Maxwell, S. E., Delaney, H. D., & Kelley, K. (2018). Designing Experiments and Analyzing Data (3rd ed.). Routledge. — Chapter 5 compares Scheffé, Tukey, Bonferroni, and Fisher LSD with simulation-based power comparisons. Widely used in graduate research methods courses.

NIST/SEMATECH e-Handbook of Statistical Methods. National Institute of Standards and Technology. itl.nist.gov — Free, government-maintained reference covering Scheffé, Tukey, and Bonferroni procedures with applied examples.

Penn State STAT 502: Analysis of Variance and Design of Experiments. Pennsylvania State University. online.stat.psu.edu/stat502 — Open-access course notes covering multiple comparison procedures including the Scheffé method with step-by-step examples.

Three Things Every Researcher Should Know About Scheffé

The threshold scales with k, not with the number of tests run

Scrit = √[(k − 1) × Fα] depends only on the number of groups k and the degrees of freedom — not on how many specific contrasts you actually examine. You pay the full conservatism cost for all possible contrasts the moment you have k groups, whether you test one contrast or one hundred. This is why Scheffé is best reserved for situations where the flexibility genuinely matters.

Significance and effect size are separate questions

A contrast that clears the Scheffé threshold is statistically significant — it is unlikely to be a chance artifact.

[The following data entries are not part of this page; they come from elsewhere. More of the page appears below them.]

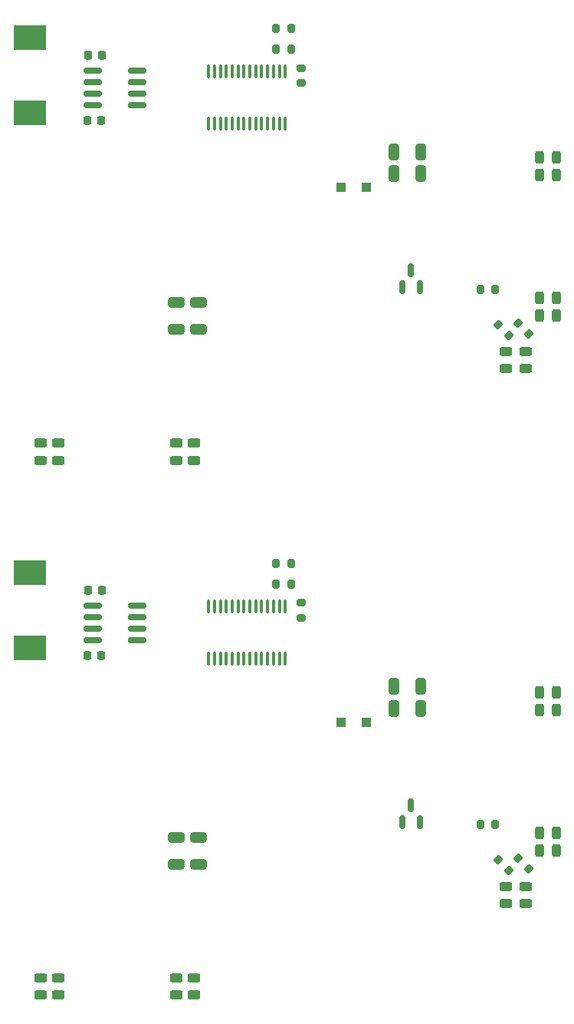
<source format=gbr>
%TF.GenerationSoftware,KiCad,Pcbnew,6.0.11+dfsg-1*%
%TF.CreationDate,2024-03-19T05:57:20+00:00*%
%TF.ProjectId,panel,70616e65-6c2e-46b6-9963-61645f706362,rev?*%
%TF.SameCoordinates,Original*%
%TF.FileFunction,Paste,Top*%
%TF.FilePolarity,Positive*%
%FSLAX46Y46*%
G04 Gerber Fmt 4.6, Leading zero omitted, Abs format (unit mm)*
G04 Created by KiCad (PCBNEW 6.0.11+dfsg-1) date 2024-03-19 05:57:20*
%MOMM*%
%LPD*%
G01*
G04 APERTURE LIST*
G04 Aperture macros list*
%AMRoundRect*
0 Rectangle with rounded corners*
0 $1 Rounding radius*
0 $2 $3 $4 $5 $6 $7 $8 $9 X,Y pos of 4 corners*
0 Add a 4 corners polygon primitive as box body*
4,1,4,$2,$3,$4,$5,$6,$7,$8,$9,$2,$3,0*
0 Add four circle primitives for the rounded corners*
1,1,$1+$1,$2,$3*
1,1,$1+$1,$4,$5*
1,1,$1+$1,$6,$7*
1,1,$1+$1,$8,$9*
0 Add four rect primitives between the rounded corners*
20,1,$1+$1,$2,$3,$4,$5,0*
20,1,$1+$1,$4,$5,$6,$7,0*
20,1,$1+$1,$6,$7,$8,$9,0*
20,1,$1+$1,$8,$9,$2,$3,0*%
G04 Aperture macros list end*
%ADD10RoundRect,0.200000X0.335876X0.053033X0.053033X0.335876X-0.335876X-0.053033X-0.053033X-0.335876X0*%
%ADD11RoundRect,0.243750X0.456250X-0.243750X0.456250X0.243750X-0.456250X0.243750X-0.456250X-0.243750X0*%
%ADD12RoundRect,0.250000X-0.650000X0.325000X-0.650000X-0.325000X0.650000X-0.325000X0.650000X0.325000X0*%
%ADD13RoundRect,0.243750X0.243750X0.456250X-0.243750X0.456250X-0.243750X-0.456250X0.243750X-0.456250X0*%
%ADD14RoundRect,0.200000X-0.200000X-0.275000X0.200000X-0.275000X0.200000X0.275000X-0.200000X0.275000X0*%
%ADD15R,1.100000X1.100000*%
%ADD16RoundRect,0.250000X-0.325000X-0.650000X0.325000X-0.650000X0.325000X0.650000X-0.325000X0.650000X0*%
%ADD17RoundRect,0.225000X-0.225000X-0.250000X0.225000X-0.250000X0.225000X0.250000X-0.225000X0.250000X0*%
%ADD18RoundRect,0.150000X-0.825000X-0.150000X0.825000X-0.150000X0.825000X0.150000X-0.825000X0.150000X0*%
%ADD19RoundRect,0.200000X0.275000X-0.200000X0.275000X0.200000X-0.275000X0.200000X-0.275000X-0.200000X0*%
%ADD20RoundRect,0.150000X0.150000X-0.587500X0.150000X0.587500X-0.150000X0.587500X-0.150000X-0.587500X0*%
%ADD21RoundRect,0.100000X0.100000X-0.637500X0.100000X0.637500X-0.100000X0.637500X-0.100000X-0.637500X0*%
%ADD22R,3.600000X2.700000*%
G04 APERTURE END LIST*
D10*
%TO.C,R1*%
X174883363Y-128083363D03*
X173716637Y-126916637D03*
%TD*%
D11*
%TO.C,D29*%
X123200000Y-141837500D03*
X123200000Y-139962500D03*
%TD*%
D12*
%TO.C,C3*%
X138200000Y-124425000D03*
X138200000Y-127375000D03*
%TD*%
D13*
%TO.C,D37*%
X180137500Y-51400000D03*
X178262500Y-51400000D03*
%TD*%
D14*
%TO.C,R40*%
X149175000Y-35200000D03*
X150825000Y-35200000D03*
%TD*%
D15*
%TO.C,D15*%
X156400000Y-52700000D03*
X159200000Y-52700000D03*
%TD*%
D16*
%TO.C,C16*%
X162225000Y-51200000D03*
X165175000Y-51200000D03*
%TD*%
D11*
%TO.C,D38*%
X176800000Y-72737500D03*
X176800000Y-70862500D03*
%TD*%
D17*
%TO.C,C6*%
X128425000Y-97200000D03*
X129975000Y-97200000D03*
%TD*%
%TO.C,C6*%
X128425000Y-38200000D03*
X129975000Y-38200000D03*
%TD*%
D16*
%TO.C,C15*%
X162225000Y-107800000D03*
X165175000Y-107800000D03*
%TD*%
D11*
%TO.C,D1*%
X174600000Y-72737500D03*
X174600000Y-70862500D03*
%TD*%
%TO.C,D29*%
X123200000Y-82837500D03*
X123200000Y-80962500D03*
%TD*%
D14*
%TO.C,R40*%
X149175000Y-94200000D03*
X150825000Y-94200000D03*
%TD*%
D16*
%TO.C,C15*%
X162225000Y-48800000D03*
X165175000Y-48800000D03*
%TD*%
D12*
%TO.C,C3*%
X138200000Y-65425000D03*
X138200000Y-68375000D03*
%TD*%
D18*
%TO.C,U1*%
X128925000Y-98895000D03*
X128925000Y-100165000D03*
X128925000Y-101435000D03*
X128925000Y-102705000D03*
X133875000Y-102705000D03*
X133875000Y-101435000D03*
X133875000Y-100165000D03*
X133875000Y-98895000D03*
%TD*%
%TO.C,U1*%
X128925000Y-39895000D03*
X128925000Y-41165000D03*
X128925000Y-42435000D03*
X128925000Y-43705000D03*
X133875000Y-43705000D03*
X133875000Y-42435000D03*
X133875000Y-41165000D03*
X133875000Y-39895000D03*
%TD*%
D10*
%TO.C,R1*%
X174883363Y-69083363D03*
X173716637Y-67916637D03*
%TD*%
D15*
%TO.C,D15*%
X156400000Y-111700000D03*
X159200000Y-111700000D03*
%TD*%
D17*
%TO.C,C9*%
X128325000Y-45400000D03*
X129875000Y-45400000D03*
%TD*%
D10*
%TO.C,R23*%
X177083363Y-68883363D03*
X175916637Y-67716637D03*
%TD*%
D19*
%TO.C,R28*%
X152000000Y-100225000D03*
X152000000Y-98575000D03*
%TD*%
D13*
%TO.C,D37*%
X180137500Y-110400000D03*
X178262500Y-110400000D03*
%TD*%
D11*
%TO.C,D4*%
X125100000Y-141837500D03*
X125100000Y-139962500D03*
%TD*%
D13*
%TO.C,D20*%
X180137500Y-49400000D03*
X178262500Y-49400000D03*
%TD*%
D14*
%TO.C,R39*%
X149175000Y-96500000D03*
X150825000Y-96500000D03*
%TD*%
%TO.C,R39*%
X149175000Y-37500000D03*
X150825000Y-37500000D03*
%TD*%
%TO.C,R12*%
X171775000Y-123000000D03*
X173425000Y-123000000D03*
%TD*%
D13*
%TO.C,D20*%
X180137500Y-108400000D03*
X178262500Y-108400000D03*
%TD*%
D11*
%TO.C,D1*%
X174600000Y-131737500D03*
X174600000Y-129862500D03*
%TD*%
%TO.C,D4*%
X125100000Y-82837500D03*
X125100000Y-80962500D03*
%TD*%
D17*
%TO.C,C9*%
X128325000Y-104400000D03*
X129875000Y-104400000D03*
%TD*%
D14*
%TO.C,R12*%
X171775000Y-64000000D03*
X173425000Y-64000000D03*
%TD*%
D11*
%TO.C,D19*%
X140100000Y-141837500D03*
X140100000Y-139962500D03*
%TD*%
%TO.C,D31*%
X138200000Y-82837500D03*
X138200000Y-80962500D03*
%TD*%
D20*
%TO.C,Q5*%
X163150000Y-122737500D03*
X165050000Y-122737500D03*
X164100000Y-120862500D03*
%TD*%
D19*
%TO.C,R28*%
X152000000Y-41225000D03*
X152000000Y-39575000D03*
%TD*%
D12*
%TO.C,C11*%
X140600000Y-65425000D03*
X140600000Y-68375000D03*
%TD*%
D13*
%TO.C,D5*%
X180137500Y-64900000D03*
X178262500Y-64900000D03*
%TD*%
%TO.C,D5*%
X180137500Y-123900000D03*
X178262500Y-123900000D03*
%TD*%
D11*
%TO.C,D31*%
X138200000Y-141837500D03*
X138200000Y-139962500D03*
%TD*%
D13*
%TO.C,D30*%
X180137500Y-125900000D03*
X178262500Y-125900000D03*
%TD*%
D11*
%TO.C,D19*%
X140100000Y-82837500D03*
X140100000Y-80962500D03*
%TD*%
D12*
%TO.C,C11*%
X140600000Y-124425000D03*
X140600000Y-127375000D03*
%TD*%
D10*
%TO.C,R23*%
X177083363Y-127883363D03*
X175916637Y-126716637D03*
%TD*%
D21*
%TO.C,U2*%
X141750000Y-45687500D03*
X142400000Y-45687500D03*
X143050000Y-45687500D03*
X143700000Y-45687500D03*
X144350000Y-45687500D03*
X145000000Y-45687500D03*
X145650000Y-45687500D03*
X146300000Y-45687500D03*
X146950000Y-45687500D03*
X147600000Y-45687500D03*
X148250000Y-45687500D03*
X148900000Y-45687500D03*
X149550000Y-45687500D03*
X150200000Y-45687500D03*
X150200000Y-39962500D03*
X149550000Y-39962500D03*
X148900000Y-39962500D03*
X148250000Y-39962500D03*
X147600000Y-39962500D03*
X146950000Y-39962500D03*
X146300000Y-39962500D03*
X145650000Y-39962500D03*
X145000000Y-39962500D03*
X144350000Y-39962500D03*
X143700000Y-39962500D03*
X143050000Y-39962500D03*
X142400000Y-39962500D03*
X141750000Y-39962500D03*
%TD*%
D20*
%TO.C,Q5*%
X163150000Y-63737500D03*
X165050000Y-63737500D03*
X164100000Y-61862500D03*
%TD*%
D21*
%TO.C,U2*%
X141750000Y-104687500D03*
X142400000Y-104687500D03*
X143050000Y-104687500D03*
X143700000Y-104687500D03*
X144350000Y-104687500D03*
X145000000Y-104687500D03*
X145650000Y-104687500D03*
X146300000Y-104687500D03*
X146950000Y-104687500D03*
X147600000Y-104687500D03*
X148250000Y-104687500D03*
X148900000Y-104687500D03*
X149550000Y-104687500D03*
X150200000Y-104687500D03*
X150200000Y-98962500D03*
X149550000Y-98962500D03*
X148900000Y-98962500D03*
X148250000Y-98962500D03*
X147600000Y-98962500D03*
X146950000Y-98962500D03*
X146300000Y-98962500D03*
X145650000Y-98962500D03*
X145000000Y-98962500D03*
X144350000Y-98962500D03*
X143700000Y-98962500D03*
X143050000Y-98962500D03*
X142400000Y-98962500D03*
X141750000Y-98962500D03*
%TD*%
D16*
%TO.C,C16*%
X162225000Y-110200000D03*
X165175000Y-110200000D03*
%TD*%
D22*
%TO.C,L1*%
X122000000Y-44550000D03*
X122000000Y-36250000D03*
%TD*%
D13*
%TO.C,D30*%
X180137500Y-66900000D03*
X178262500Y-66900000D03*
%TD*%
D11*
%TO.C,D38*%
X176800000Y-131737500D03*
X176800000Y-129862500D03*
%TD*%
D22*
%TO.C,L1*%
X122000000Y-103550000D03*
X122000000Y-95250000D03*
%TD*%
M02*

</source>
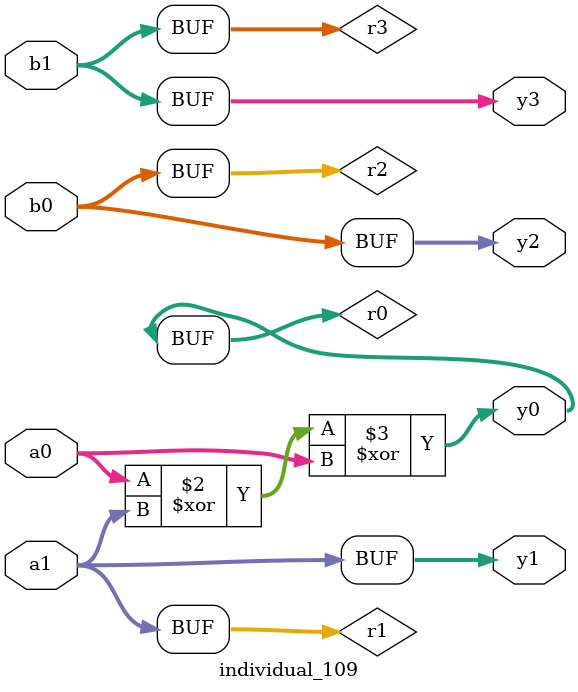
<source format=sv>
module individual_109(input logic [15:0] a1, input logic [15:0] a0, input logic [15:0] b1, input logic [15:0] b0, output logic [15:0] y3, output logic [15:0] y2, output logic [15:0] y1, output logic [15:0] y0);
logic [15:0] r0, r1, r2, r3; 
 always@(*) begin 
	 r0 = a0; r1 = a1; r2 = b0; r3 = b1; 
 	 r0  ^=  r1 ;
 	 r0  ^=  a0 ;
 	 y3 = r3; y2 = r2; y1 = r1; y0 = r0; 
end
endmodule
</source>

Whether the mean difference is large enough to matter in practice is a separate question. Report a standardized effect size such as Cohen's d for the contrast or the partial η² for the ANOVA alongside the significance result. The effect size guide on Statistics Fundamentals covers this distinction in detail.

The Scheffé table is derived from the F-table

Every entry in the Scheffé table is computed as √[(df1) × Fα, df1, df2]. You can always derive the Scheffé threshold yourself from the standard F-distribution critical value table when the specific combination of df1 and df2 you need is not listed. The calculator at the top of this page automates this derivation for any combination of k, N, and α.